## What you have to do
Please reproduce the entries exactly as they appear below, but not the pictures.

(Beginning of Information shown)

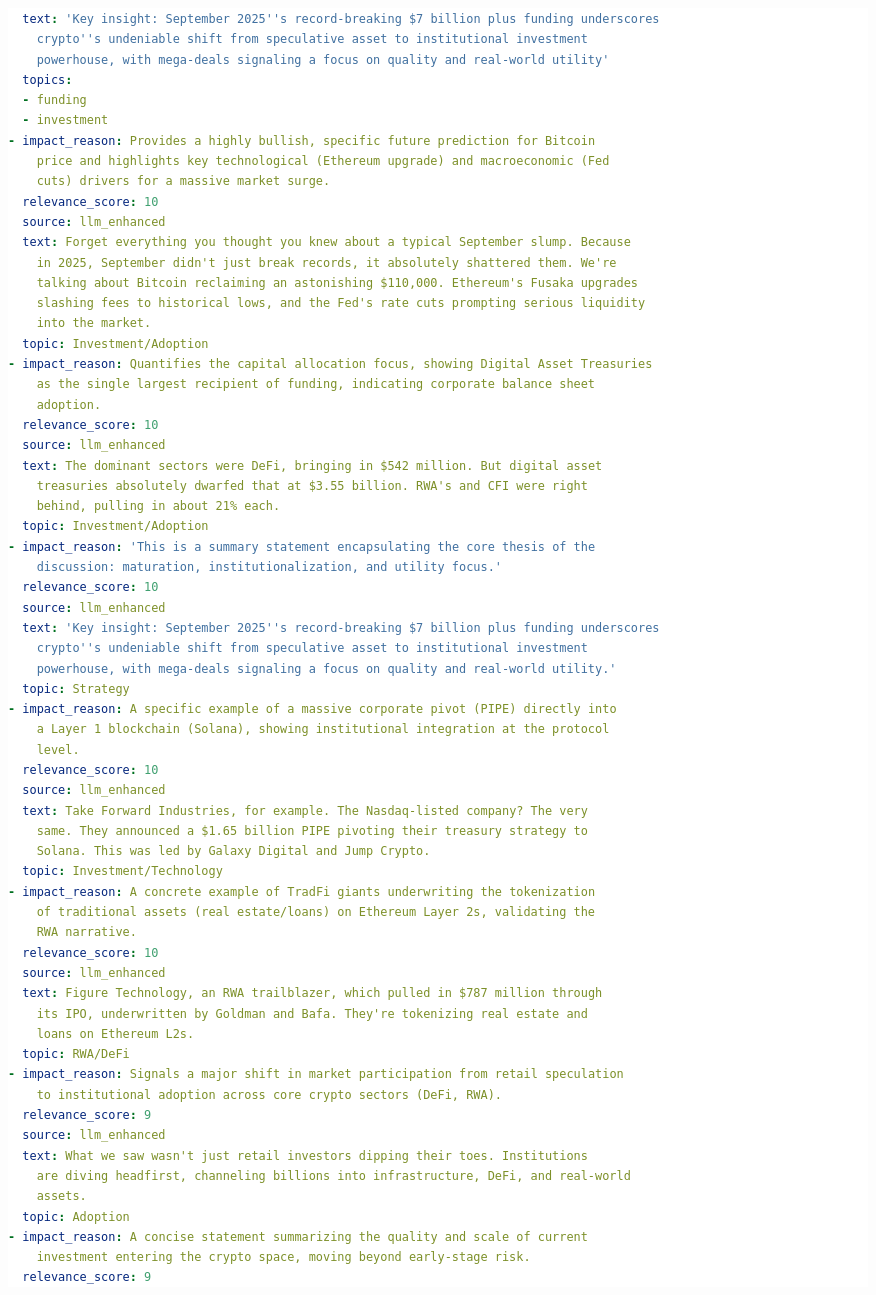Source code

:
 ```yaml
  text: 'Key insight: September 2025''s record-breaking $7 billion plus funding underscores
    crypto''s undeniable shift from speculative asset to institutional investment
    powerhouse, with mega-deals signaling a focus on quality and real-world utility'
  topics:
  - funding
  - investment
- impact_reason: Provides a highly bullish, specific future prediction for Bitcoin
    price and highlights key technological (Ethereum upgrade) and macroeconomic (Fed
    cuts) drivers for a massive market surge.
  relevance_score: 10
  source: llm_enhanced
  text: Forget everything you thought you knew about a typical September slump. Because
    in 2025, September didn't just break records, it absolutely shattered them. We're
    talking about Bitcoin reclaiming an astonishing $110,000. Ethereum's Fusaka upgrades
    slashing fees to historical lows, and the Fed's rate cuts prompting serious liquidity
    into the market.
  topic: Investment/Adoption
- impact_reason: Quantifies the capital allocation focus, showing Digital Asset Treasuries
    as the single largest recipient of funding, indicating corporate balance sheet
    adoption.
  relevance_score: 10
  source: llm_enhanced
  text: The dominant sectors were DeFi, bringing in $542 million. But digital asset
    treasuries absolutely dwarfed that at $3.55 billion. RWA's and CFI were right
    behind, pulling in about 21% each.
  topic: Investment/Adoption
- impact_reason: 'This is a summary statement encapsulating the core thesis of the
    discussion: maturation, institutionalization, and utility focus.'
  relevance_score: 10
  source: llm_enhanced
  text: 'Key insight: September 2025''s record-breaking $7 billion plus funding underscores
    crypto''s undeniable shift from speculative asset to institutional investment
    powerhouse, with mega-deals signaling a focus on quality and real-world utility.'
  topic: Strategy
- impact_reason: A specific example of a massive corporate pivot (PIPE) directly into
    a Layer 1 blockchain (Solana), showing institutional integration at the protocol
    level.
  relevance_score: 10
  source: llm_enhanced
  text: Take Forward Industries, for example. The Nasdaq-listed company? The very
    same. They announced a $1.65 billion PIPE pivoting their treasury strategy to
    Solana. This was led by Galaxy Digital and Jump Crypto.
  topic: Investment/Technology
- impact_reason: A concrete example of TradFi giants underwriting the tokenization
    of traditional assets (real estate/loans) on Ethereum Layer 2s, validating the
    RWA narrative.
  relevance_score: 10
  source: llm_enhanced
  text: Figure Technology, an RWA trailblazer, which pulled in $787 million through
    its IPO, underwritten by Goldman and Bafa. They're tokenizing real estate and
    loans on Ethereum L2s.
  topic: RWA/DeFi
- impact_reason: Signals a major shift in market participation from retail speculation
    to institutional adoption across core crypto sectors (DeFi, RWA).
  relevance_score: 9
  source: llm_enhanced
  text: What we saw wasn't just retail investors dipping their toes. Institutions
    are diving headfirst, channeling billions into infrastructure, DeFi, and real-world
    assets.
  topic: Adoption
- impact_reason: A concise statement summarizing the quality and scale of current
    investment entering the crypto space, moving beyond early-stage risk.
  relevance_score: 9
```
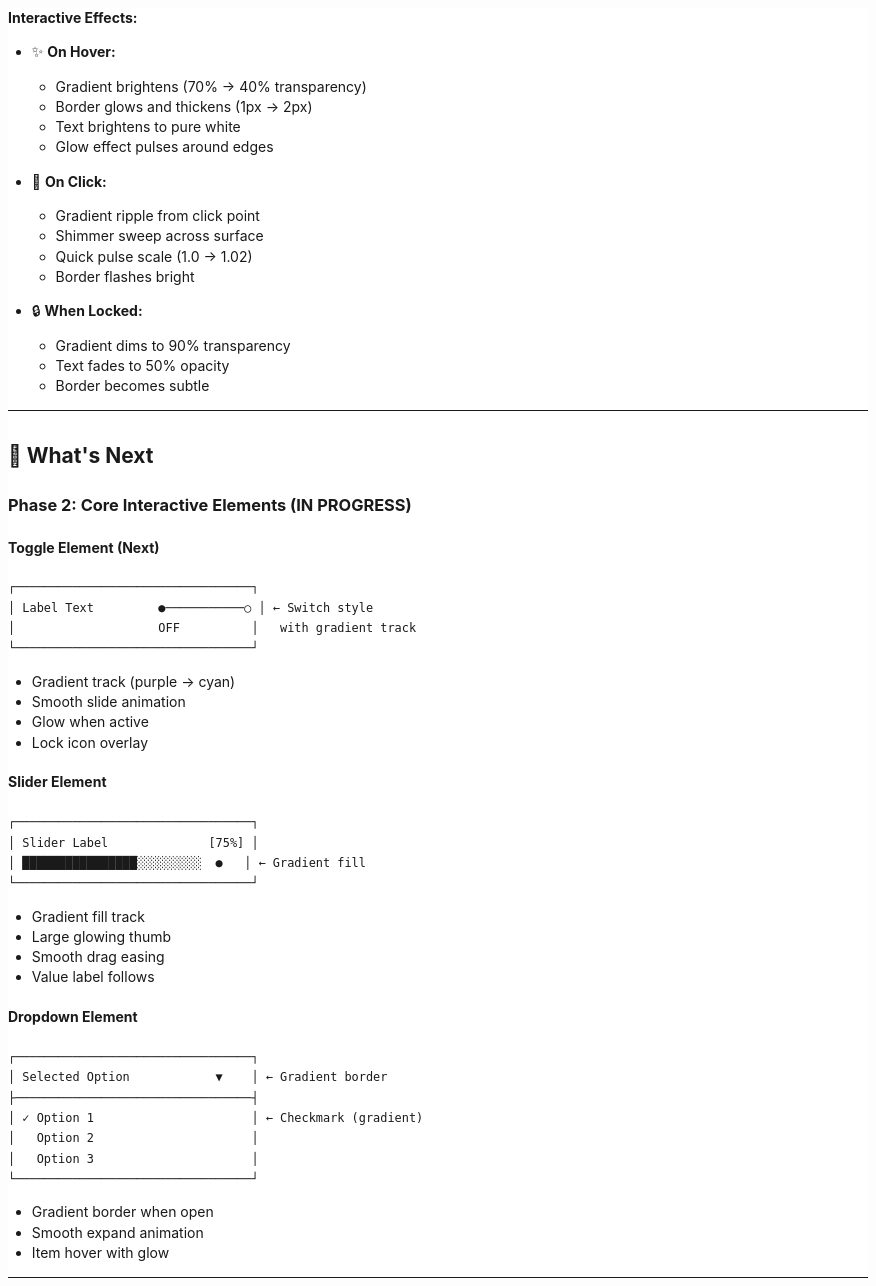 **Interactive Effects:**
- ✨ **On Hover:**
  - Gradient brightens (70% → 40% transparency)
  - Border glows and thickens (1px → 2px)
  - Text brightens to pure white
  - Glow effect pulses around edges

- 💫 **On Click:**
  - Gradient ripple from click point
  - Shimmer sweep across surface
  - Quick pulse scale (1.0 → 1.02)
  - Border flashes bright

- 🔒 **When Locked:**
  - Gradient dims to 90% transparency
  - Text fades to 50% opacity
  - Border becomes subtle

---

## 🚀 What's Next

### Phase 2: Core Interactive Elements (IN PROGRESS)

#### Toggle Element (Next)
```
┌─────────────────────────────────┐
│ Label Text         ●───────────○ │ ← Switch style
│                    OFF          │   with gradient track
└─────────────────────────────────┘
```
- Gradient track (purple → cyan)
- Smooth slide animation
- Glow when active
- Lock icon overlay

#### Slider Element
```
┌─────────────────────────────────┐
│ Slider Label              [75%] │
│ ████████████████░░░░░░░░░  ●   │ ← Gradient fill
└─────────────────────────────────┘
```
- Gradient fill track
- Large glowing thumb
- Smooth drag easing
- Value label follows

#### Dropdown Element
```
┌─────────────────────────────────┐
│ Selected Option            ▼    │ ← Gradient border
├─────────────────────────────────┤
│ ✓ Option 1                      │ ← Checkmark (gradient)
│   Option 2                      │
│   Option 3                      │
└─────────────────────────────────┘
```
- Gradient border when open
- Smooth expand animation
- Item hover with glow

---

(End of Information shown)

## Solution to this problem
Source code

:
 ```yaml
  text: 'Key insight: September 2025''s record-breaking $7 billion plus funding underscores
    crypto''s undeniable shift from speculative asset to institutional investment
    powerhouse, with mega-deals signaling a focus on quality and real-world utility'
  topics:
  - funding
  - investment
- impact_reason: Provides a highly bullish, specific future prediction for Bitcoin
    price and highlights key technological (Ethereum upgrade) and macroeconomic (Fed
    cuts) drivers for a massive market surge.
  relevance_score: 10
  source: llm_enhanced
  text: Forget everything you thought you knew about a typical September slump. Because
    in 2025, September didn't just break records, it absolutely shattered them. We're
    talking about Bitcoin reclaiming an astonishing $110,000. Ethereum's Fusaka upgrades
    slashing fees to historical lows, and the Fed's rate cuts prompting serious liquidity
    into the market.
  topic: Investment/Adoption
- impact_reason: Quantifies the capital allocation focus, showing Digital Asset Treasuries
    as the single largest recipient of funding, indicating corporate balance sheet
    adoption.
  relevance_score: 10
  source: llm_enhanced
  text: The dominant sectors were DeFi, bringing in $542 million. But digital asset
    treasuries absolutely dwarfed that at $3.55 billion. RWA's and CFI were right
    behind, pulling in about 21% each.
  topic: Investment/Adoption
- impact_reason: 'This is a summary statement encapsulating the core thesis of the
    discussion: maturation, institutionalization, and utility focus.'
  relevance_score: 10
  source: llm_enhanced
  text: 'Key insight: September 2025''s record-breaking $7 billion plus funding underscores
    crypto''s undeniable shift from speculative asset to institutional investment
    powerhouse, with mega-deals signaling a focus on quality and real-world utility.'
  topic: Strategy
- impact_reason: A specific example of a massive corporate pivot (PIPE) directly into
    a Layer 1 blockchain (Solana), showing institutional integration at the protocol
    level.
  relevance_score: 10
  source: llm_enhanced
  text: Take Forward Industries, for example. The Nasdaq-listed company? The very
    same. They announced a $1.65 billion PIPE pivoting their treasury strategy to
    Solana. This was led by Galaxy Digital and Jump Crypto.
  topic: Investment/Technology
- impact_reason: A concrete example of TradFi giants underwriting the tokenization
    of traditional assets (real estate/loans) on Ethereum Layer 2s, validating the
    RWA narrative.
  relevance_score: 10
  source: llm_enhanced
  text: Figure Technology, an RWA trailblazer, which pulled in $787 million through
    its IPO, underwritten by Goldman and Bafa. They're tokenizing real estate and
    loans on Ethereum L2s.
  topic: RWA/DeFi
- impact_reason: Signals a major shift in market participation from retail speculation
    to institutional adoption across core crypto sectors (DeFi, RWA).
  relevance_score: 9
  source: llm_enhanced
  text: What we saw wasn't just retail investors dipping their toes. Institutions
    are diving headfirst, channeling billions into infrastructure, DeFi, and real-world
    assets.
  topic: Adoption
- impact_reason: A concise statement summarizing the quality and scale of current
    investment entering the crypto space, moving beyond early-stage risk.
  relevance_score: 9
```
 **Interactive Effects:**
- ✨ **On Hover:**
  - Gradient brightens (70% → 40% transparency)
  - Border glows and thickens (1px → 2px)
  - Text brightens to pure white
  - Glow effect pulses around edges

- 💫 **On Click:**
  - Gradient ripple from click point
  - Shimmer sweep across surface
  - Quick pulse scale (1.0 → 1.02)
  - Border flashes bright

- 🔒 **When Locked:**
  - Gradient dims to 90% transparency
  - Text fades to 50% opacity
  - Border becomes subtle

---

## 🚀 What's Next

### Phase 2: Core Interactive Elements (IN PROGRESS)

#### Toggle Element (Next)
```
┌─────────────────────────────────┐
│ Label Text         ●───────────○ │ ← Switch style
│                    OFF          │   with gradient track
└─────────────────────────────────┘
```
- Gradient track (purple → cyan)
- Smooth slide animation
- Glow when active
- Lock icon overlay

#### Slider Element
```
┌─────────────────────────────────┐
│ Slider Label              [75%] │
│ ████████████████░░░░░░░░░  ●   │ ← Gradient fill
└─────────────────────────────────┘
```
- Gradient fill track
- Large glowing thumb
- Smooth drag easing
- Value label follows

#### Dropdown Element
```
┌─────────────────────────────────┐
│ Selected Option            ▼    │ ← Gradient border
├─────────────────────────────────┤
│ ✓ Option 1                      │ ← Checkmark (gradient)
│   Option 2                      │
│   Option 3                      │
└─────────────────────────────────┘
```
- Gradient border when open
- Smooth expand animation
- Item hover with glow

---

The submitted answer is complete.